Action item: Set down exactly each line of the entries below, beginning at the one that contains "wire [57 : 0] operand2_extended;" and ending at the last, and no others.

===== Task input =====

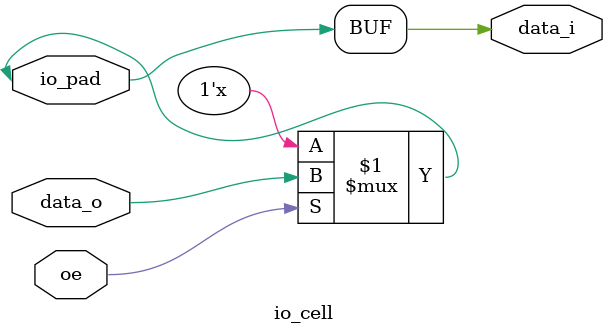
<source format=v>

module io_cell #(
    parameter WIDTH = 1
    )(
    inout   [WIDTH - 1:0] io_pad,   // I/O pin
    input   [WIDTH - 1:0] data_o,   // Data from pin
    input   [WIDTH - 1:0] oe,       // Output enable
    output  [WIDTH - 1:0] data_i    // Data to pin
    );

    //--------------------------------------------------------------------------
    // Asignments
    //--------------------------------------------------------------------------
    assign data_i = io_pad;
    assign io_pad = (oe) ? data_o : {WIDTH{1'bz}};
endmodule

</source>
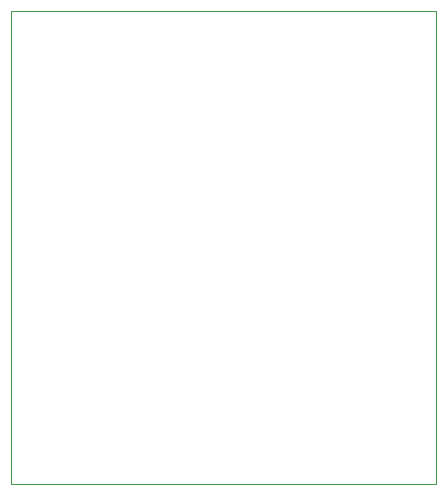
<source format=gbr>
%TF.GenerationSoftware,KiCad,Pcbnew,9.0.1*%
%TF.CreationDate,2025-05-28T08:33:00+02:00*%
%TF.ProjectId,tv25-cpu-small,74763235-2d63-4707-952d-736d616c6c2e,rev?*%
%TF.SameCoordinates,Original*%
%TF.FileFunction,Profile,NP*%
%FSLAX46Y46*%
G04 Gerber Fmt 4.6, Leading zero omitted, Abs format (unit mm)*
G04 Created by KiCad (PCBNEW 9.0.1) date 2025-05-28 08:33:00*
%MOMM*%
%LPD*%
G01*
G04 APERTURE LIST*
%TA.AperFunction,Profile*%
%ADD10C,0.050000*%
%TD*%
G04 APERTURE END LIST*
D10*
X110000000Y-132000000D02*
X146000000Y-132000000D01*
X146000000Y-172000000D01*
X110000000Y-172000000D01*
X110000000Y-132000000D01*
M02*

</source>
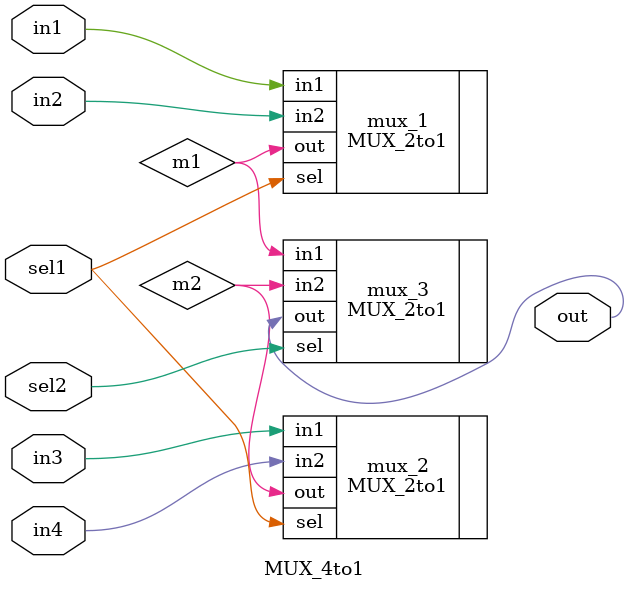
<source format=v>
`timescale 1ns / 1ps


module MUX_4to1(in1, in2, in3, in4, sel2, sel1, out);
    input in1, in2, in3, in4, sel2, sel1;
    output out;
    
    wire m1, m2;
    
    MUX_2to1 mux_1(.in1(in1), .in2(in2), .sel(sel1), .out(m1));
    MUX_2to1 mux_2(.in1(in3), .in2(in4), .sel(sel1), .out(m2));
    MUX_2to1 mux_3(.in1(m1), .in2(m2), .sel(sel2), .out(out));
    
endmodule

</source>
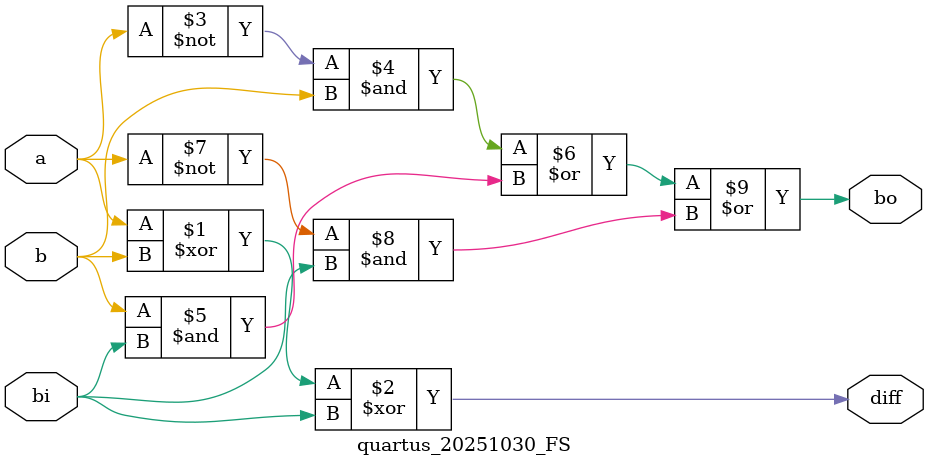
<source format=v>
module quartus_20251030_FS(input a,input b,input bi,output diff,output bo);
	assign diff = a ^ b ^ bi;
	assign bo = (~a)&b | b &bi | (~a)&bi;
endmodule
</source>
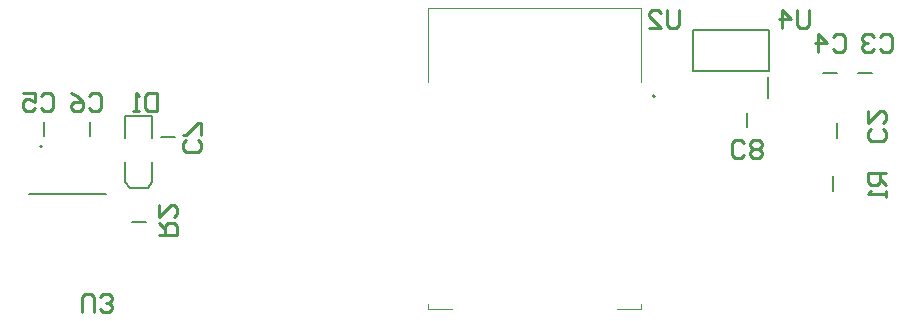
<source format=gbo>
G04*
G04 #@! TF.GenerationSoftware,Altium Limited,Altium Designer,20.2.6 (244)*
G04*
G04 Layer_Color=32896*
%FSLAX25Y25*%
%MOIN*%
G70*
G04*
G04 #@! TF.SameCoordinates,144DF908-3300-4855-B5FD-CD95A974D408*
G04*
G04*
G04 #@! TF.FilePolarity,Positive*
G04*
G01*
G75*
%ADD13C,0.00787*%
%ADD14C,0.00394*%
%ADD15C,0.01000*%
D13*
X91736Y256916D02*
G03*
X91736Y256916I-350J0D01*
G01*
X295686Y273189D02*
G03*
X295686Y273976I0J394D01*
G01*
D02*
G03*
X295686Y273189I0J-394D01*
G01*
X131513Y260039D02*
X136237D01*
X326772Y263189D02*
Y267913D01*
X333760Y272956D02*
Y279846D01*
X308661Y281913D02*
X334252D01*
X308661D02*
Y295692D01*
X334252D01*
Y281913D02*
Y295692D01*
X87598Y240991D02*
X113189D01*
X121653Y231693D02*
X126378D01*
X355512Y242126D02*
Y246850D01*
X119488Y245079D02*
Y251772D01*
X126969Y243110D02*
X128543Y245079D01*
X119488D02*
X121063Y243110D01*
X128543Y245079D02*
Y251772D01*
X121063Y243110D02*
X126969D01*
X119488Y267126D02*
X128543D01*
X119488Y259646D02*
Y267126D01*
X128543Y259646D02*
Y267126D01*
X107694Y260236D02*
Y264961D01*
X92520Y260236D02*
Y264961D01*
X351969Y281299D02*
X356693D01*
X363779D02*
X368504D01*
X356693Y259826D02*
Y264550D01*
D14*
X291355Y202520D02*
Y204488D01*
X283481Y202520D02*
X291355D01*
X220489D02*
X228363D01*
X220489D02*
Y204488D01*
X291355Y278307D02*
Y302913D01*
X220489D02*
X291355D01*
X220489Y278307D02*
Y302913D01*
D15*
X143732Y258843D02*
X144731Y257843D01*
Y255844D01*
X143732Y254844D01*
X139733D01*
X138733Y255844D01*
Y257843D01*
X139733Y258843D01*
X144731Y260842D02*
Y264841D01*
X143732D01*
X139733Y260842D01*
X138733D01*
X325772Y253906D02*
X324772Y252906D01*
X322773D01*
X321773Y253906D01*
Y257905D01*
X322773Y258905D01*
X324772D01*
X325772Y257905D01*
X327771Y253906D02*
X328771Y252906D01*
X330770D01*
X331770Y253906D01*
Y254906D01*
X330770Y255906D01*
X331770Y256905D01*
Y257905D01*
X330770Y258905D01*
X328771D01*
X327771Y257905D01*
Y256905D01*
X328771Y255906D01*
X327771Y254906D01*
Y253906D01*
X328771Y255906D02*
X330770D01*
X347518Y302212D02*
Y297213D01*
X346518Y296214D01*
X344519D01*
X343519Y297213D01*
Y302212D01*
X338521Y296214D02*
Y302212D01*
X341520Y299213D01*
X337521D01*
X105238Y201725D02*
Y206724D01*
X106237Y207723D01*
X108237D01*
X109237Y206724D01*
Y201725D01*
X111236Y202725D02*
X112236Y201725D01*
X114235D01*
X115235Y202725D01*
Y203725D01*
X114235Y204724D01*
X113235D01*
X114235D01*
X115235Y205724D01*
Y206724D01*
X114235Y207723D01*
X112236D01*
X111236Y206724D01*
X304211Y302212D02*
Y297213D01*
X303211Y296214D01*
X301212D01*
X300212Y297213D01*
Y302212D01*
X294214Y296214D02*
X298213D01*
X294214Y300212D01*
Y301212D01*
X295214Y302212D01*
X297213D01*
X298213Y301212D01*
X130859Y227285D02*
X136857D01*
Y230284D01*
X135858Y231284D01*
X133858D01*
X132859Y230284D01*
Y227285D01*
Y229284D02*
X130859Y231284D01*
Y237282D02*
Y233283D01*
X134858Y237282D01*
X135858D01*
X136857Y236282D01*
Y234283D01*
X135858Y233283D01*
X373078Y248093D02*
X367080D01*
Y245094D01*
X368079Y244094D01*
X370079D01*
X371078Y245094D01*
Y248093D01*
Y246094D02*
X373078Y244094D01*
Y242095D02*
Y240096D01*
Y241095D01*
X367080D01*
X368079Y242095D01*
X129983Y274653D02*
Y268654D01*
X126984D01*
X125984Y269654D01*
Y273653D01*
X126984Y274653D01*
X129983D01*
X123985Y268654D02*
X121985D01*
X122985D01*
Y274653D01*
X123985Y273653D01*
X107299D02*
X108299Y274653D01*
X110298D01*
X111298Y273653D01*
Y269654D01*
X110298Y268654D01*
X108299D01*
X107299Y269654D01*
X101301Y274653D02*
X103300Y273653D01*
X105299Y271654D01*
Y269654D01*
X104300Y268654D01*
X102301D01*
X101301Y269654D01*
Y270654D01*
X102301Y271654D01*
X105299D01*
X91551Y273653D02*
X92550Y274653D01*
X94550D01*
X95550Y273653D01*
Y269654D01*
X94550Y268654D01*
X92550D01*
X91551Y269654D01*
X85553Y274653D02*
X89552D01*
Y271654D01*
X87552Y272653D01*
X86553D01*
X85553Y271654D01*
Y269654D01*
X86553Y268654D01*
X88552D01*
X89552Y269654D01*
X355330Y293338D02*
X356330Y294338D01*
X358329D01*
X359329Y293338D01*
Y289339D01*
X358329Y288340D01*
X356330D01*
X355330Y289339D01*
X350332Y288340D02*
Y294338D01*
X353331Y291339D01*
X349332D01*
X371078Y293338D02*
X372078Y294338D01*
X374077D01*
X375077Y293338D01*
Y289339D01*
X374077Y288340D01*
X372078D01*
X371078Y289339D01*
X369079Y293338D02*
X368079Y294338D01*
X366080D01*
X365080Y293338D01*
Y292338D01*
X366080Y291339D01*
X367080D01*
X366080D01*
X365080Y290339D01*
Y289339D01*
X366080Y288340D01*
X368079D01*
X369079Y289339D01*
X372078Y262780D02*
X373078Y261780D01*
Y259781D01*
X372078Y258781D01*
X368079D01*
X367080Y259781D01*
Y261780D01*
X368079Y262780D01*
X367080Y268778D02*
Y264779D01*
X371078Y268778D01*
X372078D01*
X373078Y267778D01*
Y265779D01*
X372078Y264779D01*
M02*

</source>
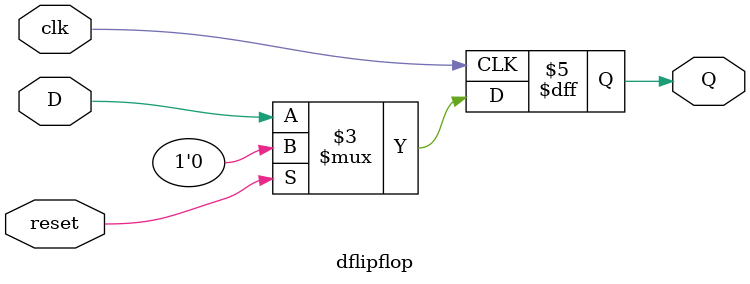
<source format=v>
`timescale 1ns / 1ps


module dflipflop( input clk,input reset,input D,output reg Q

    );
    always @(posedge clk) begin
    if(reset) begin
       Q<=0;
    end
    else begin
    Q<=D;
    end
    end
endmodule

</source>
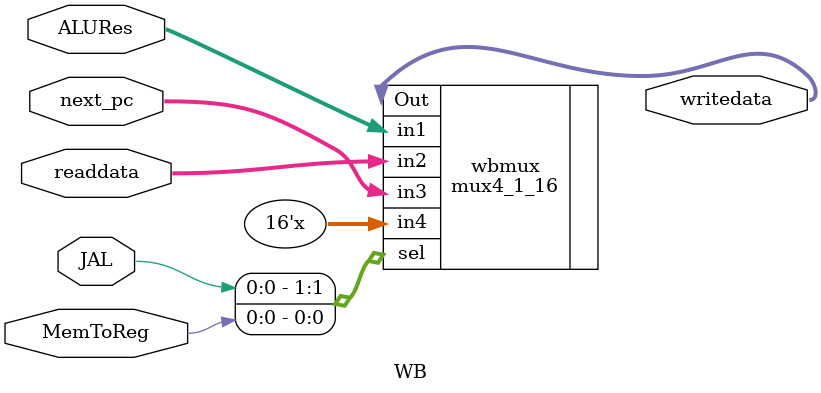
<source format=v>
module WB(ALURes, readdata, next_pc, JAL, MemToReg, writedata);

  input [15:0] ALURes;
  input [15:0] readdata;
  input [15:0] next_pc;
  input JAL;
  input MemToReg;


  output [15:0] writedata;

  mux4_1_16 wbmux(.in1(ALURes), .in2(readdata), .in3(next_pc), .in4(16'hxxxx), .sel({JAL, MemToReg}), .Out(writedata));
endmodule

</source>
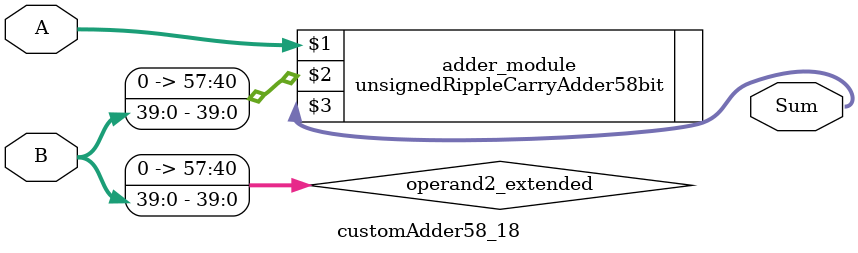
<source format=v>
module customAdder58_18(
                        input [57 : 0] A,
                        input [39 : 0] B,
                        
                        output [58 : 0] Sum
                );

        wire [57 : 0] operand2_extended;
        
        assign operand2_extended =  {18'b0, B};
        
        unsignedRippleCarryAdder58bit adder_module(
            A,
            operand2_extended,
            Sum
        );
        
        endmodule
        
</source>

=====

Response below:
        wire [57 : 0] operand2_extended;
        
        assign operand2_extended =  {18'b0, B};
        
        unsignedRippleCarryAdder58bit adder_module(
            A,
            operand2_extended,
            Sum
        );
        
        endmodule
        
</source>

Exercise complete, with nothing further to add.